4. Using humor as a weapon

A number of typos or grammatical errors in the trove of 3,500 Russian-bought ads released by House Democrats this spring raised questions about the sophistication of the campaign. One ad hammered immigrants who “should prove that they are deserved to stay in the United States.”

According to one of the reports, this Instagram post had the highest amount of engagement -- in likes and comments -- on that platform. Created by the IRA, it was posted on Instagram in June 2017.

According to one of the reports, this Instagram post had the highest amount of engagement — in likes and comments — on that platform. Created by the IRA, it was posted on Instagram in June 2017.

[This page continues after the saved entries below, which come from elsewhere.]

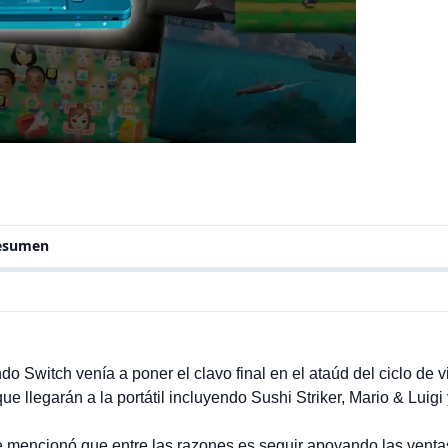
resumen
o Switch venía a poner el clavo final en el ataúd del ciclo de 
ue llegarán a la portátil incluyendo Sushi Striker, Mario & Luig
 mencionó que entre las razones es seguir apoyando las vent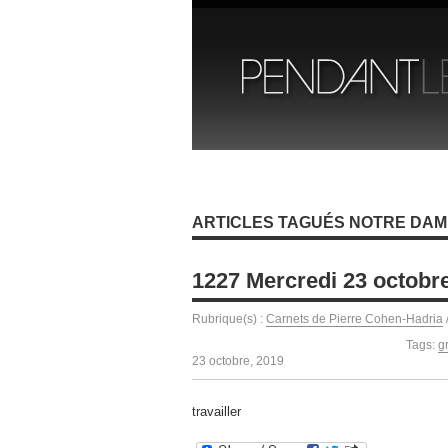
ARTICLES TAGUÉS NOTRE DAM
1227 Mercredi 23 octobr
Rubrique(s) :
Carnets de Pierre Cohen-Hadria
Tags:
g
23 octobre, 2019
travailler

In spite of the occasionally poor English, the Russians were able to use humor “that resonated well with their audience” to create “effective memes,” Jankowicz said. A big part of their interference campaigns in other countries as well, humor is one “way that they connect with the audience and build community.”

“The organic Facebook posts reveal a nuanced and deep knowledge of American culture, media, and influencers in each community the IRA targeted,” the report said.

That trust and sense of community enabled the IRA to recruit American human assets — “at least some of whom were not aware of the role they played,” according to one report — and schedule demonstrations by stoking both sides of controversial issues. In one instance, the IRA spent $200 on ads to organize dueling protests in May 2016 outside of an Islamic center in Houston.

5. What we know about what we don’t know

How many potential voters were actually swayed? These reports do not attempt to measure how many people may have changed their vote or decided to stay home on Election Day due to Russian influence. But if the IRA’s content affected the discourse surrounding the election, then it may have changed votes, Jankowicz said.

“If tens of millions of people were looking at and interacting with this content, we can only assume that, because it changed how they talked about the election, that it may have changed some of their behavior in the voting booth — whether that was turning up at all or who they pulled the lever for,” Jankowicz said. But she asserted that “it’s impossible to tell that to a finite degree.”

A limited amount of data from companies The social media platforms themselves have not been entirely forthcoming in helping the Senate Intelligence Committee’ illuminate the extent of Russia’s influence campaign.

The reports note that neither Twitter, Facebook, nor Alphabet, the parent company to Google, gave full data sets to the Senate Intelligence Committee. The information they provided “lacked core components that would have provided a fuller and more actionable picture,” according to the New Knowledge report.

Alphabet was the most uncooperative, providing the least amount of data, according to the reports. “Google chose to supply the Senate committee with data in a non-machine-readable format” rather than a format “that would be useful to data scientists,” the Oxford-Graphika report read.

Sen. Ron Wyden, D-Ore., a member of the intelligence committee, told the PBS NewsHour’s Judy Woodruff that the social media companies needed to be “much more vigilant and much more aggressive” in combating Russian disinformation. “I think they have been much more interested in raking in profits than dealing with efforts by the Russians to stack an election for Donald Trump,” Wyden said.

Who else was involved or affected? The reports look at just one Russian actor — the IRA.

But “there are a lot of other Russian actors who played a very important role” in the overall influence campaign, François told the NewsHour. She pointed to the known efforts by the GRU, Moscow’s military spy agency.

The data also demonstrated that this activity concerns many more American platforms, including accounts on Paypal, Tumblr and Reddit, among others, François said.

Even still, a big part of these efforts “remain undocumented and not analyzed.”